A growing body of evidence shows that animals have heightened memory of handling when fearful, which creates a cycle of increased anxiety, and sometimes aggression. Fear and anxiety cause autonomic arousal of the hypothalamic-pituitary-adrenal axis and accompanying release of stress hormones, leading to increased susceptibility to disease secondary to suppression of the immune system.
Dr. Laurie Brush of Heaven at Home Pet Hospice has the opportunity to hear directly from the champion and founder of the Fear-Free movement during the upcoming International Association for Animal Hospice and Palliative Care (IAAHPC) annual conference.
“The Fear-Free movement spearheaded by Dr. Marty Becker has revolutionized veterinary care and is especially relevant to my work offering peaceful, pain-free, fear-free palliative care and at home euthanasia services,” Dr. Brush said.
Dr. Becker had an epiphany in 2009 while listening to PHD animal behaviorist Karen Overall describe the permanent damage fear causes in the amygdala – the part of the brain that is home to the fight or flight instinct. She said fear was “the worst thing a social species could experience. “
He realized the traditional pet-handling techniques he was taught as a veterinarian were inducing stress in his fur-clients, from the stress of being put up on a table to the fear pheromone scent detected in urine outside the clinic.

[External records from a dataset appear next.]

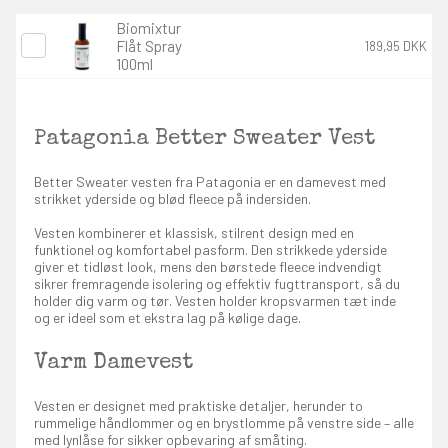
Biomixtur
Flåt Spray
189,95 DKK
100ml
Patagonia Better Sweater Vest
Better Sweater vesten fra Patagonia er en damevest med
strikket yderside og blød fleece på indersiden.
Vesten kombinerer et klassisk, stilrent design med en
funktionel og komfortabel pasform. Den strikkede yderside
giver et tidløst look, mens den børstede fleece indvendigt
sikrer fremragende isolering og effektiv fugttransport, så du
holder dig varm og tør. Vesten holder kropsvarmen tæt inde
og er ideel som et ekstra lag på kølige dage.
Varm Damevest
Vesten er designet med praktiske detaljer, herunder to
rummelige håndlommer og en brystlomme på venstre side – alle
med lynlåse for sikker opbevaring af småting.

Simple protocols, such as using calming pheromones and offering anxiety-reducing medications, plus using gentle handling down at the animal’s level with a complement of treats, could break the cycle of fear.
He reached out to peers across the country and over the course of six years developed a protocol and certification program that promotes fear-free techniques that “put the treat in treatment.”
Today, 21 of the nation’s 30 veterinary schools require certification in fear-free veterinary techniques to graduate. More than 75,000 veterinarians in the U.S. are certified.
“One man’s vision has altered the quality of life of millions of companion animals,” said Dr. Brush.